Perhaps 7-14,000 people are losing health insurance every day due to the Great Recession. As a result, ur capacity for economic innovation, for small businesses, and for job creation is hurt. People lose their homes and what little fortunes they have to make family choices (ex: a home v health; food v insurance) inconceivable in Malta or in most other "advanced" (post)industrial states. Our capacity and often genuine desire to assist each other seems thwarted somehow.
We worry about the cost of the change, but not enough about the costs right now. Congress decides it is too extreme to add a bit of tax to those earning $300,000 and up and move the tax point 1 Million (and are they talking salary or wealth or both?). It's absurd. Our income inequality is starting to look positively third world, vastly different from how it looked in the 1950s and '60s. Even so, I'd be for everyone getting a tiny tax--rich and poor--a citizenship duty to protect each other tax.

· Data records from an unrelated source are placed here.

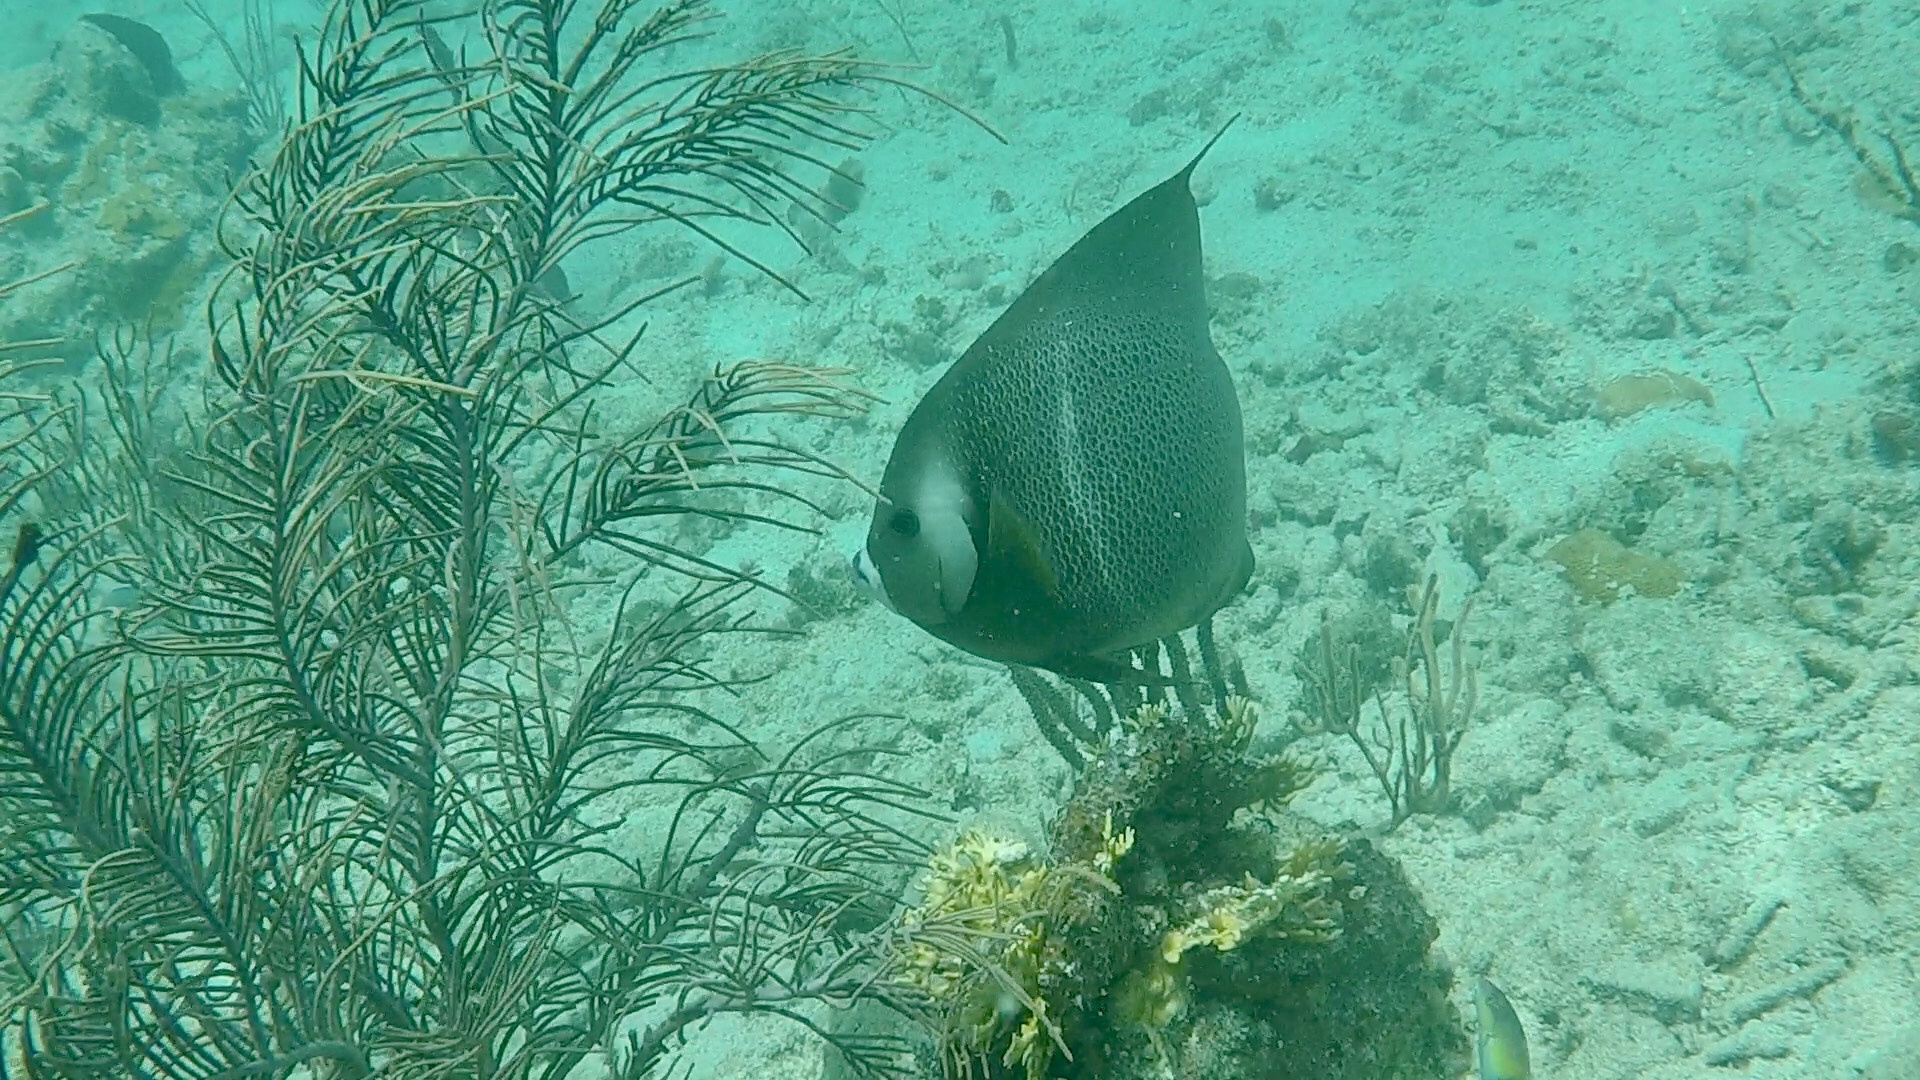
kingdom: Animalia
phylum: Chordata
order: Perciformes
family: Pomacanthidae
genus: Pomacanthus
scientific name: Pomacanthus arcuatus
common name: Gray angelfish
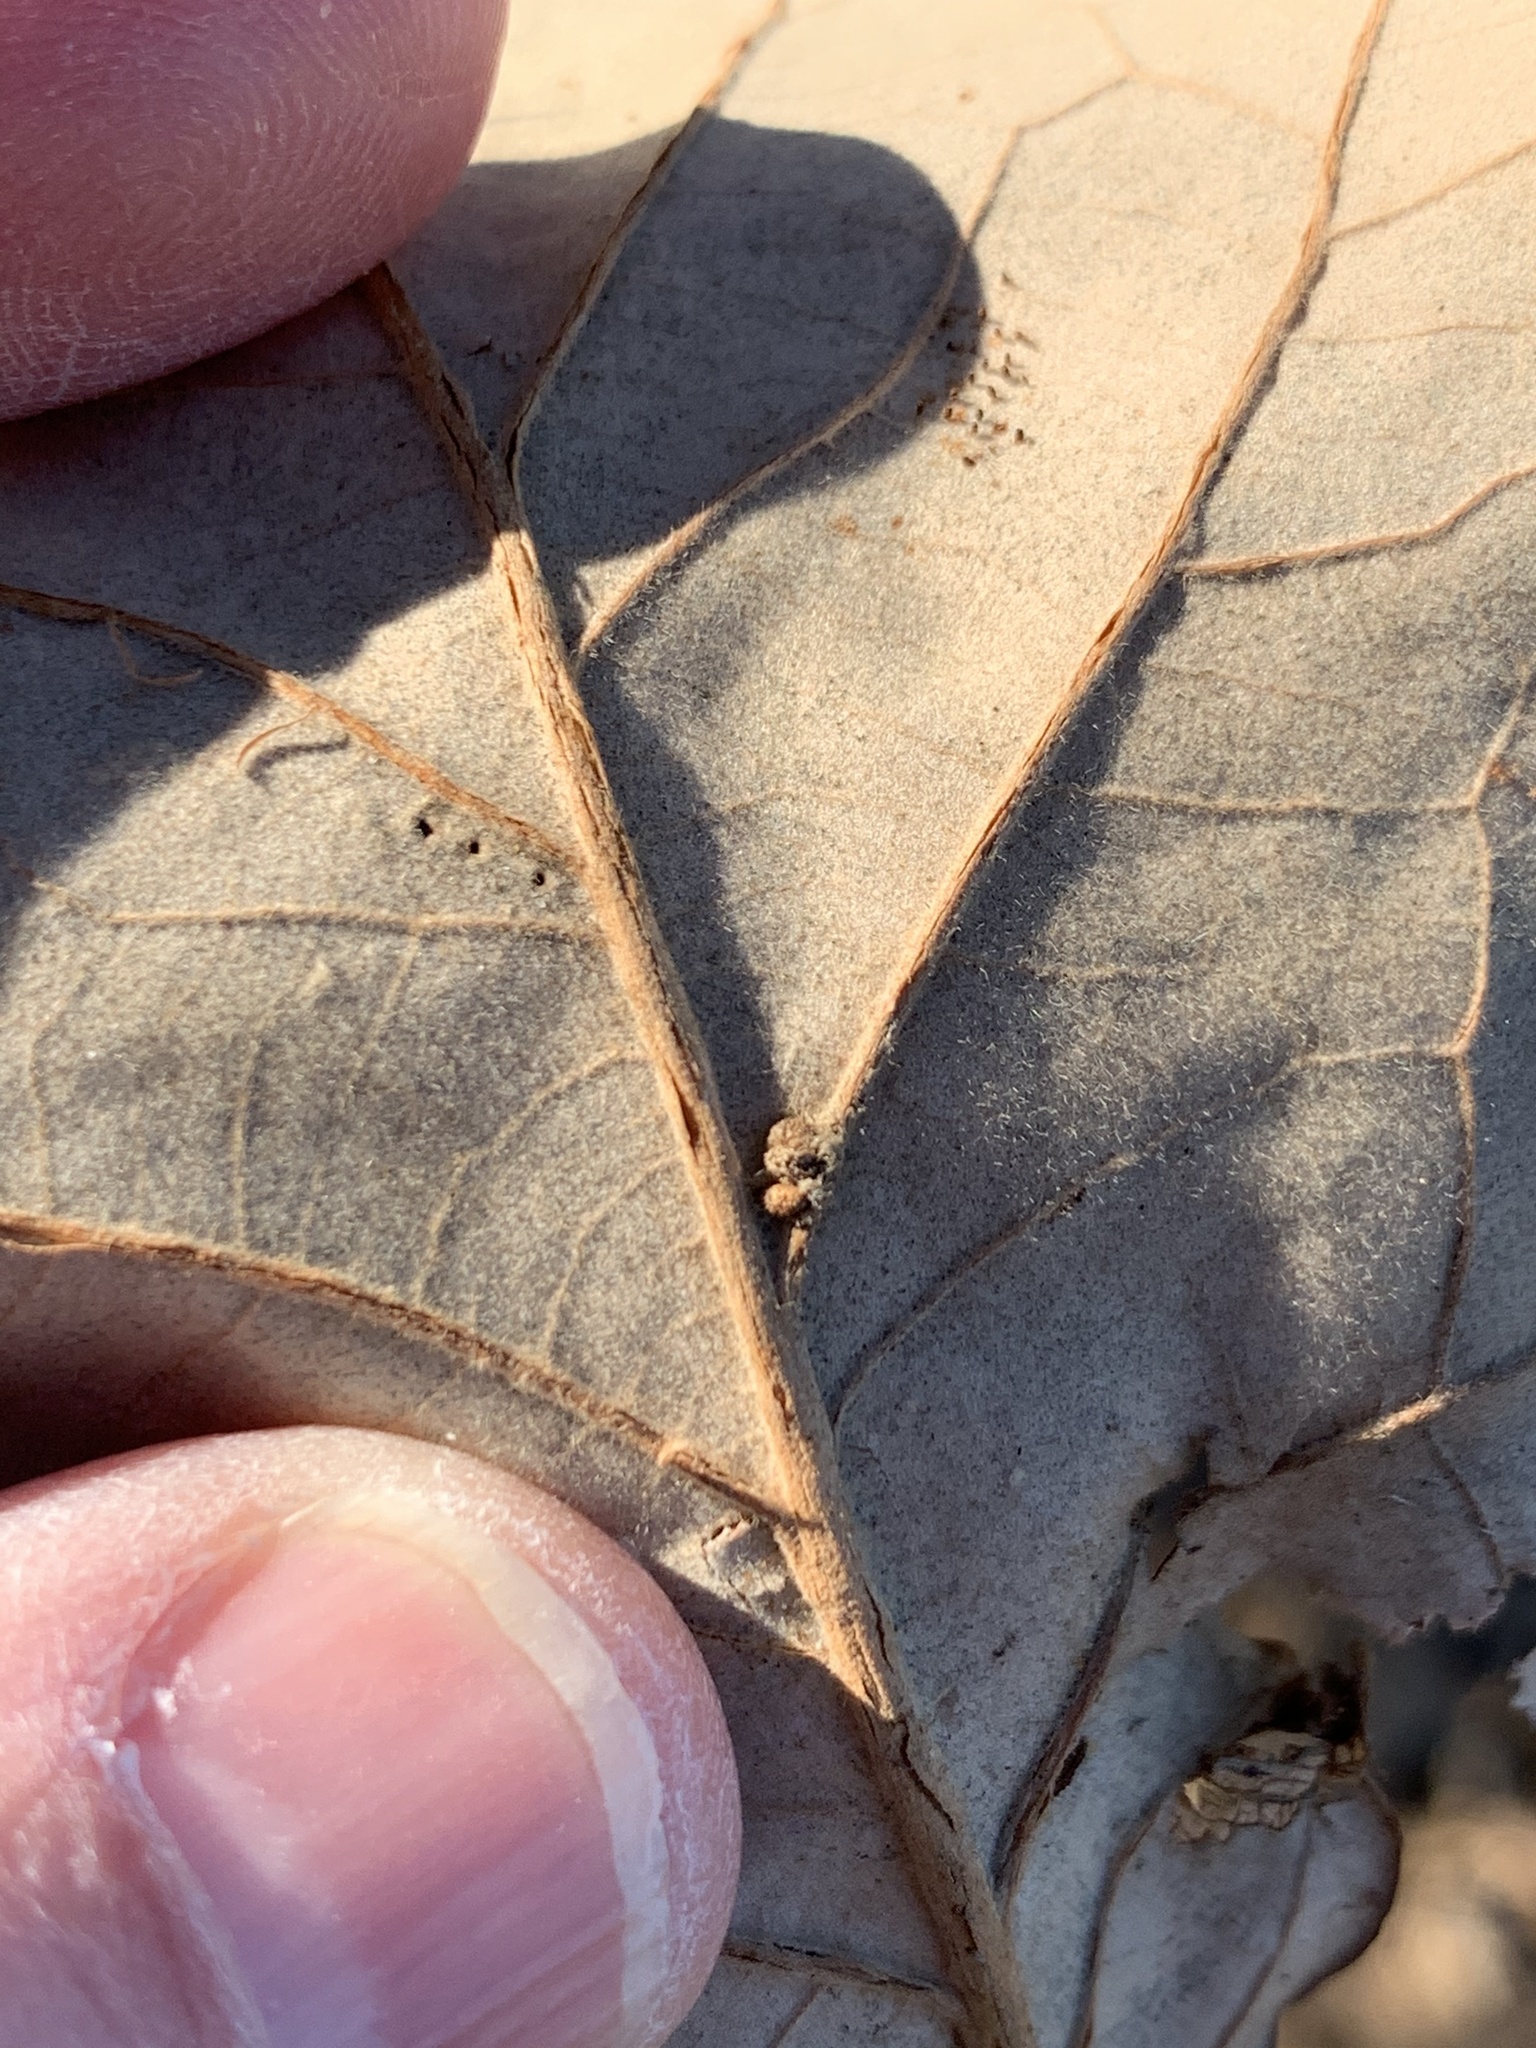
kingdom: Animalia
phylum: Arthropoda
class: Insecta
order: Hymenoptera
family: Cynipidae
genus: Andricus
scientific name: Andricus Druon ignotum
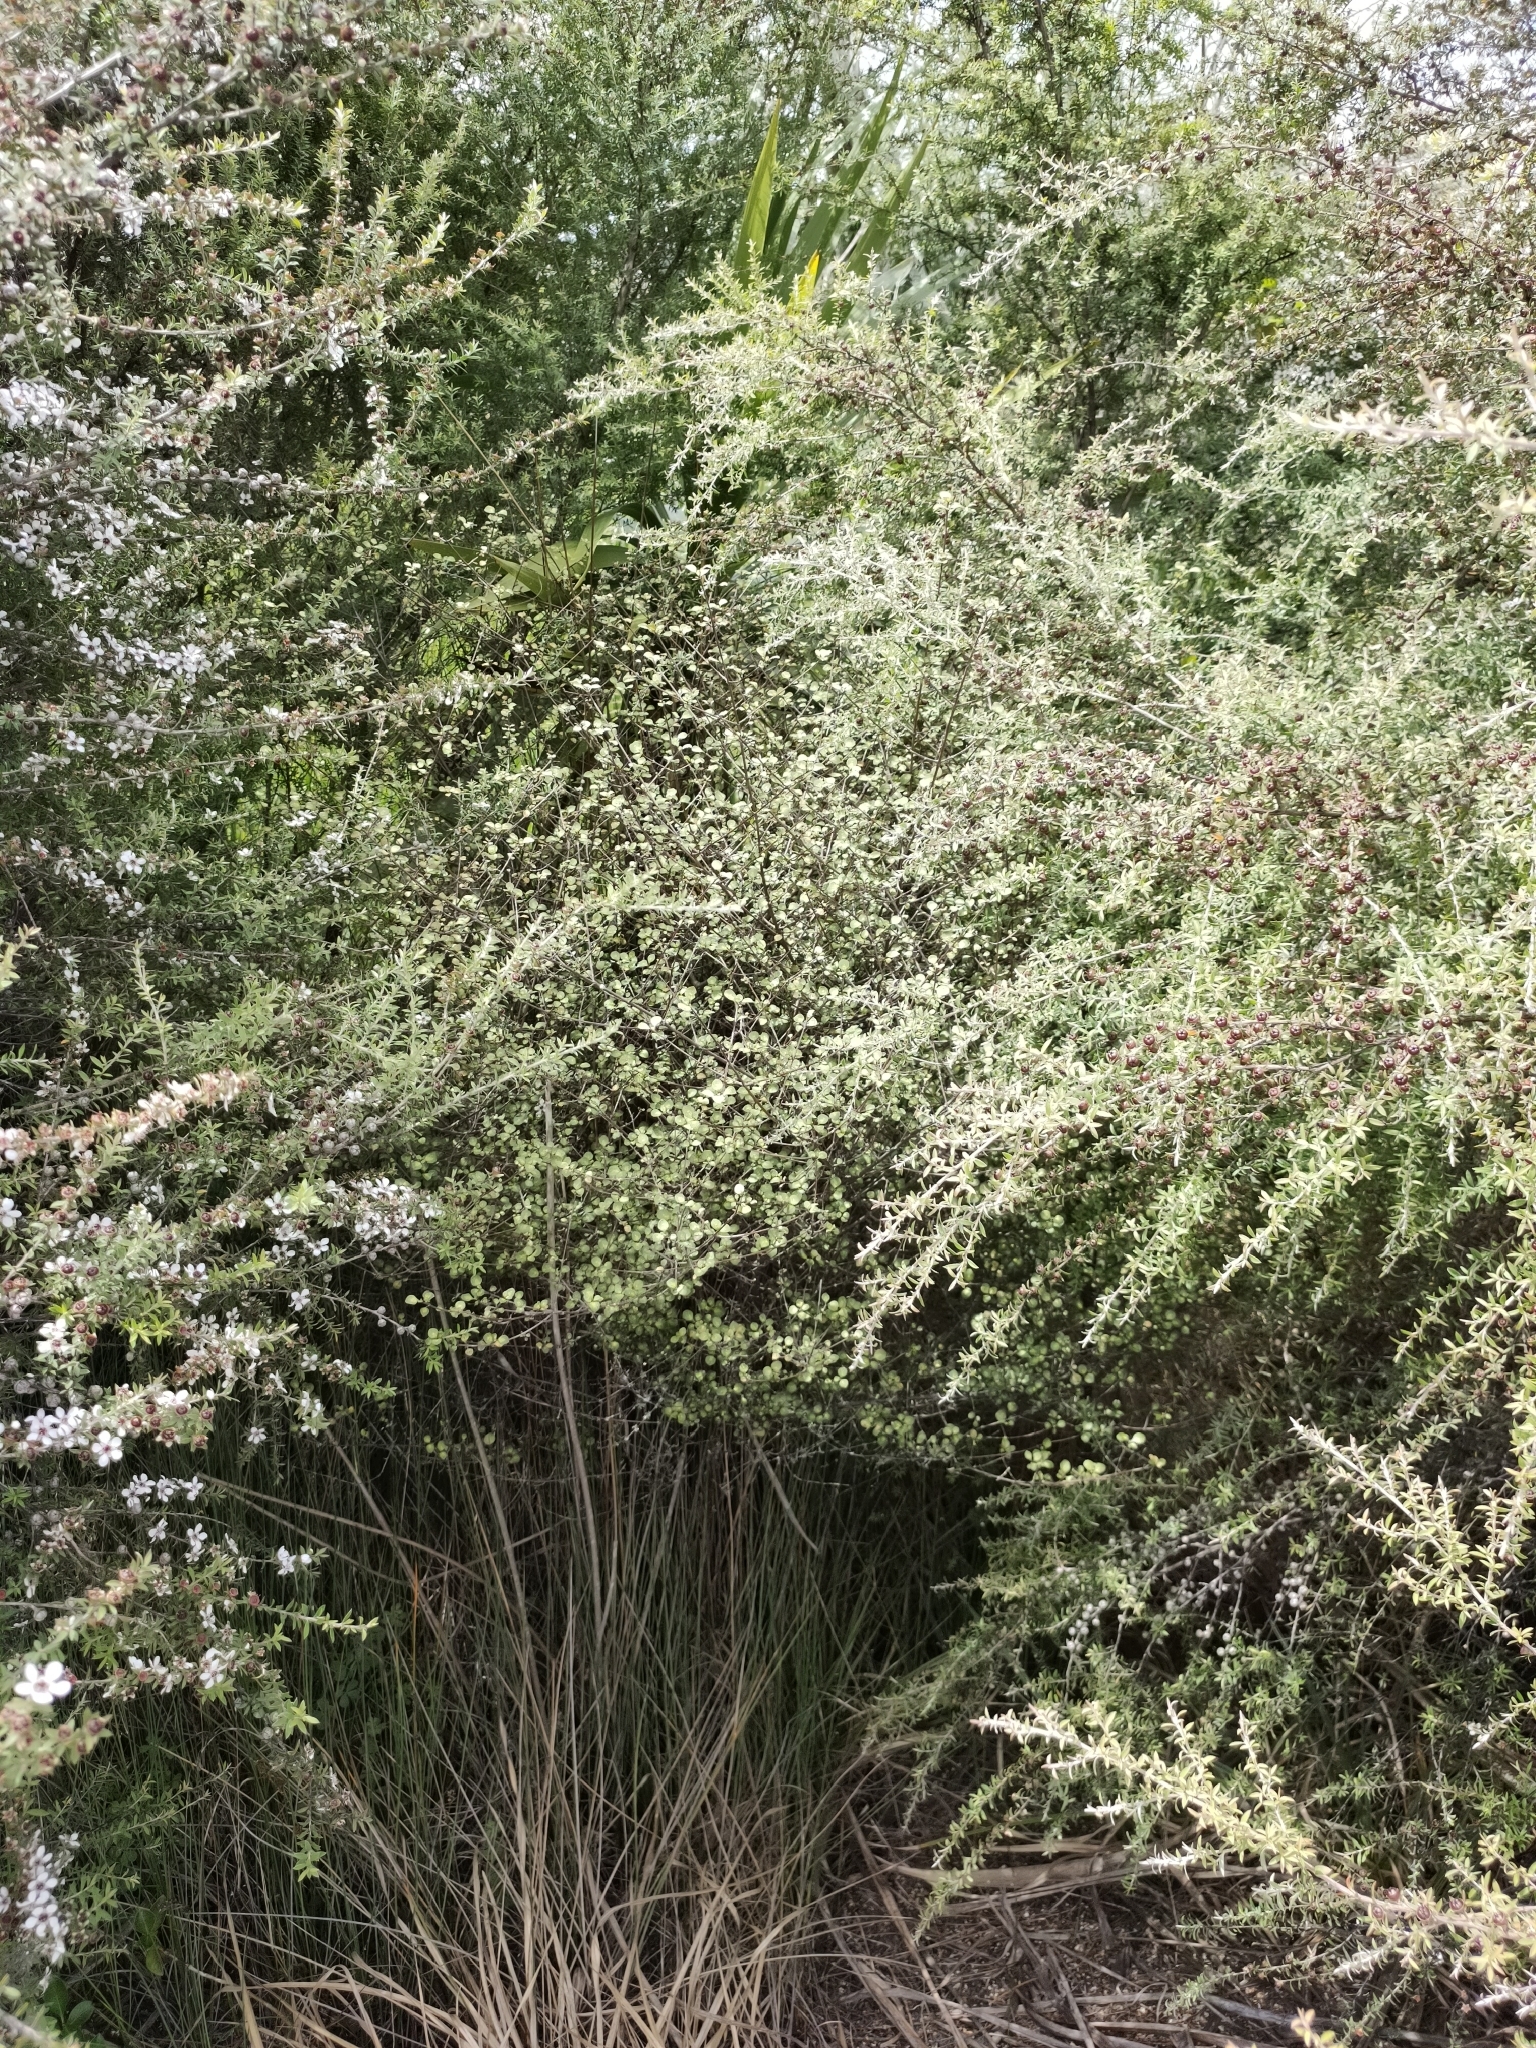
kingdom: Plantae
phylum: Tracheophyta
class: Magnoliopsida
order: Gentianales
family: Rubiaceae
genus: Coprosma
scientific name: Coprosma tenuicaulis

I'm teaching about health care a bit in my summer US govt class, but in a distant, poli sci sort of way--how things get on the agenda, alternatives, get decided. I talk about how, probably, only some small change will be passed before Congress heads out and then, as everyone knows, the 2010 elections will mean inaction. I can show them this pattern going back decades and so on and so forth. But, I've gotta tell you, my heart is just breaking on this one. We surprised ourselves by voting for Obama another step on the road to heal an ancient wound. But now, in the world of public policy, we are too scared to keep trying to rebuild and rejuvenate our country. We are going to walk away from the single most important thing we need to do for ourselves and our future.